Et voila! Curry paste to use in your very own yummy dishes!

For the dish: (these are approximate measurements - because you have so much curry paste made, you can put in  more or fewer ingredients and adjust the amount of paste you use accordingly)
  • 2 cups of eggplant, cubed and lightly salted. *Note - if you're  using baby eggplant, you can leave the skin on, as it gets very tender. If not, remove the skin.
  • 1-2 potatoes, peeled, cut into chunks, and blanched
  • 1 package firm tofu, drained (paneer cheese would be fabulous here as well)
  • 1 cup fresh or frozen green peas
  • 1 onion, diced
  • 1/2 - 1 cup plain yogurt 
  • handful of fresh cilantro
  • 1-2 tbsp oil, butter, or ghee (I used ghee)
  • salt and pepper, to taste
In a stockpot, brown the onions over medium heat in the butter or ghee.
Add the eggplant and fry until tender.
Add the potatoes, continue stirring.
Add about a tbsp of the curry paste and stir for another few minutes
Mix the yogurt with enough water to form a buttermilk consistency and add to the pot.
Now add more curry paste according to your own taste. I used a lot!
Gently fold in the tofu and add your peas. 
Reduce heat and simmer until everything is tender.
Add some of the fresh cilantro, salt and pepper to taste. Adjust the seasonings and curry/yogurt ratios.
Just look at that bubbling pot of goodness!
I served my rogan josh with an extra dollop of yogurt, a cilantro garnish, and long grain brown rice. 

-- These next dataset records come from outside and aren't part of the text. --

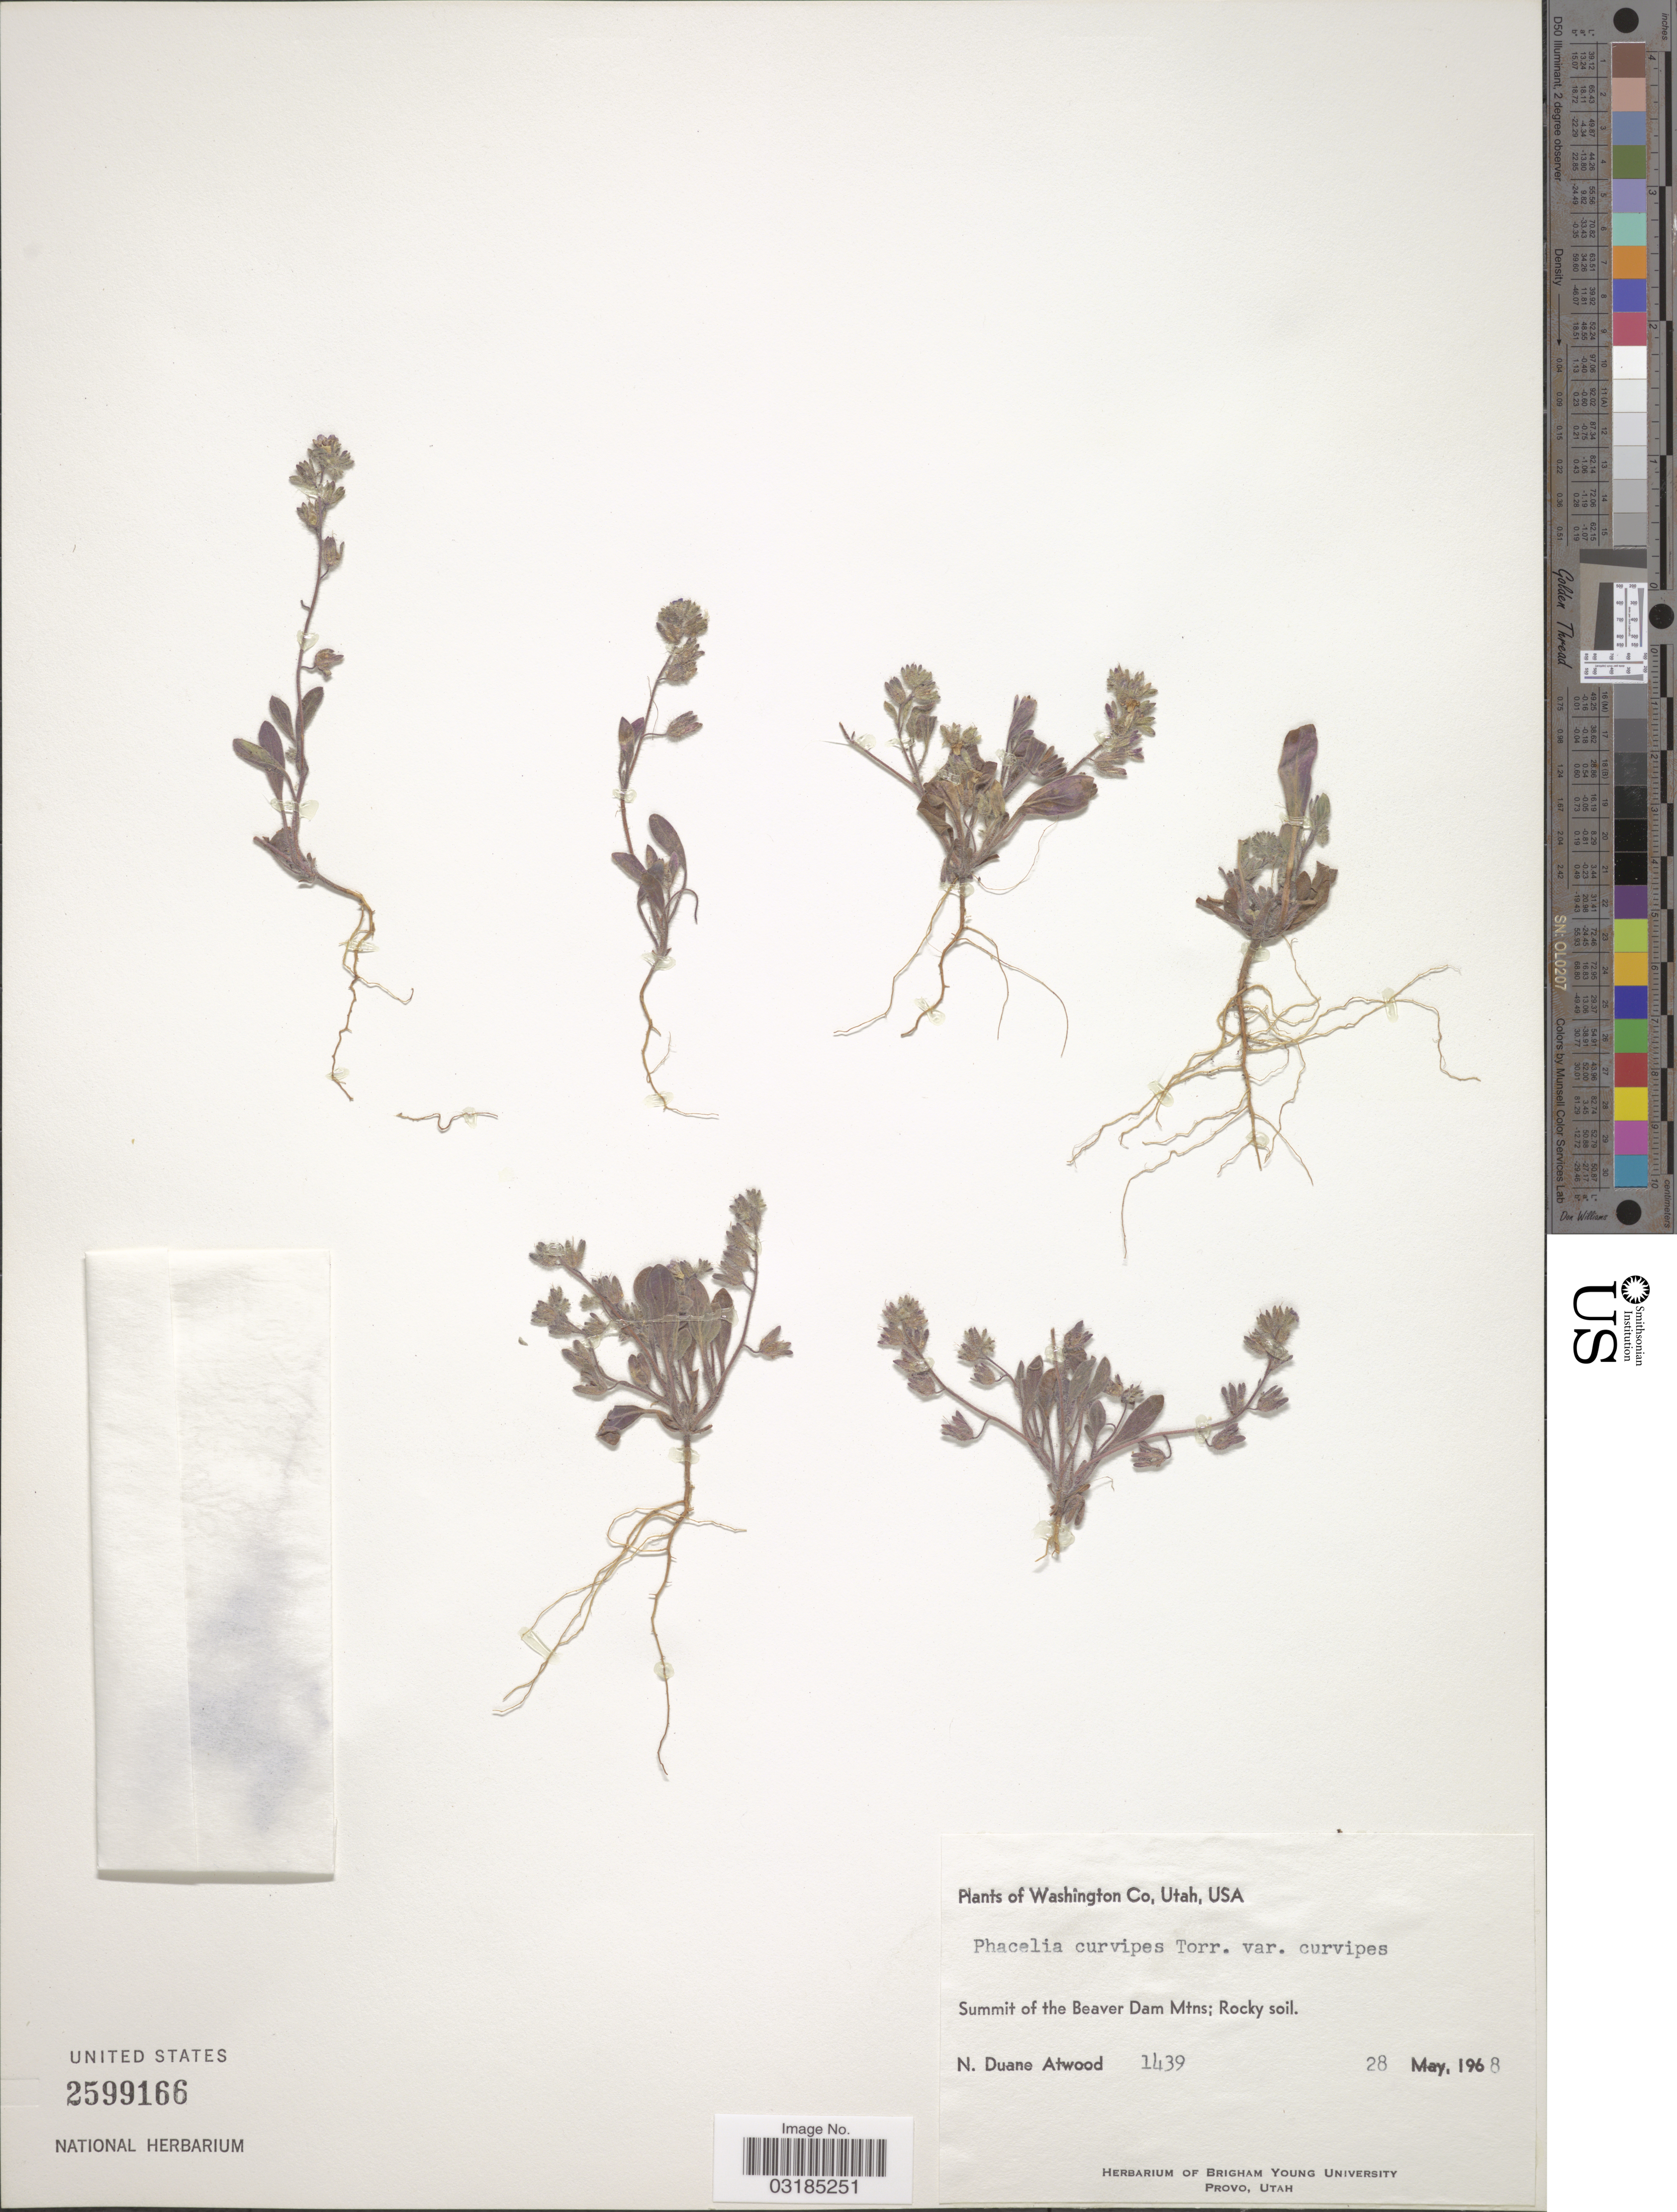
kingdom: Plantae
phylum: Tracheophyta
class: Magnoliopsida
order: Boraginales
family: Hydrophyllaceae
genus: Phacelia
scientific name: Phacelia curvipes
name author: Torr. in C. King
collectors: N. Atwood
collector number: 1439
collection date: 1968-05-28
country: United States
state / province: Utah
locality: Washington Co. Summit of the Beaver Dam Mtns.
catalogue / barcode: US 2599166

  1. Great recipe, I like the addition of paprika in it, unusual. What is better than veggies really?

  2. I can't take credit for the paprika unfortunately! But it definitely gives it a nice color and rich taste.

  3. This looks delicious. I need to learn how to make Indian dishes myself, too. It's a part of the culinary world I haven't explored thoroughly yet and it has so much to offer.

  4. I love curry. This recipe sounds delicious! It'll go on my "must make" list! :)

  5. Hmm.. I've got some eggplant from my CSA to use up and this sounds like it might just do the trick! Thanks for sharing!

  6. To everyone: Thanks so much for the positive feedback, and if you make it - please tell me how it turns out!!

  7. Thanks for this recipe. Something new to try for eggplant. Hope mom likes it. She always like the Oriental version for eggplant. But, can't wait to try this.

  8. Rogan josh is always our favorite Indian specialty and what a great idea to make it with eggplant! Terrific recipe!

  9. Indian food is always one of my weaknesses. LOVE the idea of a veggie rogan josh -- sounds just perfect to me!

  10. I'd have never imagined a rogan josh with eggplant, but this sound really good...will try soon

  11. SO glad I came across your blog on FoodBuzz! Love it!
    My favorite veggie is eggplant, and I love Indian food. Your curry paste recipe is a must try, as is everything!